If we define $P$ to be our transition matrix and $\delta_i$ to be the starting distribution such that $\delta_i(x)=1$ if $x=i$ and $\delta_i(x)=0$ if $x \neq i$ (i.e. $X_0=i$), then we can say there exists a unique $\pi$ such that $\lim_{n\to\infty} \delta_iP^t = \pi$ if $P$ is irreducible and aperiodic.
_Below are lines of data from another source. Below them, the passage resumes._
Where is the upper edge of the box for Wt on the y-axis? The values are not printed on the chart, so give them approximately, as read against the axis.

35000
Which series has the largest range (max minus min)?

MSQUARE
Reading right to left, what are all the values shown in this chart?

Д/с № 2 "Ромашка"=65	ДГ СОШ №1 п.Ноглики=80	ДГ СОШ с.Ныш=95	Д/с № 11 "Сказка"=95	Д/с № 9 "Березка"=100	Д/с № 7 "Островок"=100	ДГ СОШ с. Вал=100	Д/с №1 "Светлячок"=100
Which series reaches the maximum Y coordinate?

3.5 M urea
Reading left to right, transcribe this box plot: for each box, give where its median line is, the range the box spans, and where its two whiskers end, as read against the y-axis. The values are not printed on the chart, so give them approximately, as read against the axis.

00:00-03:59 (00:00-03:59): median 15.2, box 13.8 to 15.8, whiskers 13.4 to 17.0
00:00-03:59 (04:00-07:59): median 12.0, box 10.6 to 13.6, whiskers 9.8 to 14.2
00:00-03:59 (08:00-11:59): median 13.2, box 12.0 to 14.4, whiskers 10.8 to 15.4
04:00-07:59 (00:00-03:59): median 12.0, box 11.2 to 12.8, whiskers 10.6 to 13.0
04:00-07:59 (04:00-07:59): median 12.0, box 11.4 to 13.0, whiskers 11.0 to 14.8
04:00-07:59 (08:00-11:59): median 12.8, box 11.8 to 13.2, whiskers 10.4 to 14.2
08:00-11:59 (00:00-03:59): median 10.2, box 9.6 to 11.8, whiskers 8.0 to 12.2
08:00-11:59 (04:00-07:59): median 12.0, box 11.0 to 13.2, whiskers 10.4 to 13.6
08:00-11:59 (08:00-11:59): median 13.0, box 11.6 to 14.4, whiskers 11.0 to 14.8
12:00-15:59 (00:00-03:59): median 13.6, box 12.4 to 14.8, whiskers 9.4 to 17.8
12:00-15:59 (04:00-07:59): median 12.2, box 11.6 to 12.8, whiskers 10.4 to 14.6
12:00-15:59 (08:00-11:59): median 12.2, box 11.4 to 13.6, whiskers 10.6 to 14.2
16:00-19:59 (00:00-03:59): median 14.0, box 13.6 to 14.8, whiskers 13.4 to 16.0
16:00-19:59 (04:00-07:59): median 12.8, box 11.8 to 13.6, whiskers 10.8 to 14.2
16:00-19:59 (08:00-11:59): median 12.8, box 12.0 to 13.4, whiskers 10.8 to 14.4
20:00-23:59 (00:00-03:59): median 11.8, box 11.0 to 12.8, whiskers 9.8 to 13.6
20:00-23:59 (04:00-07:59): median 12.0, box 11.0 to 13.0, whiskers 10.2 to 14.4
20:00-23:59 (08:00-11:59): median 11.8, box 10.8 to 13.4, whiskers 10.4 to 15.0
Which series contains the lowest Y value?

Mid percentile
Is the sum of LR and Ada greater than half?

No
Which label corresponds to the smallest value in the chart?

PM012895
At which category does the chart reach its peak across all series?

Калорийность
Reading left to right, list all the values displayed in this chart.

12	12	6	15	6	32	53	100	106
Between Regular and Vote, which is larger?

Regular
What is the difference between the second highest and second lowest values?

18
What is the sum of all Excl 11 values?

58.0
Obviously then $\delta_iP^t(j)\to\pi_j$ for all $i,j\in I$. So trying to answer your question, I guess I would say that if $\pi$ is the unique stationary distribution for $P$, the chain is irreducible and aperiodic, and consequently the probability of being in state $j$ converges to $\pi_j$ regardless of the starting distribution $\delta_i$. That is, $\lim_{n\to \infty}P(X_n=j)$ exists if the stationary distribution is unique and $\lim_{n\to \infty}P(X_n=j|X_0=i) = \lim_{n\to \infty}P(X_n=j) = \pi_j$. Hopefully that helps.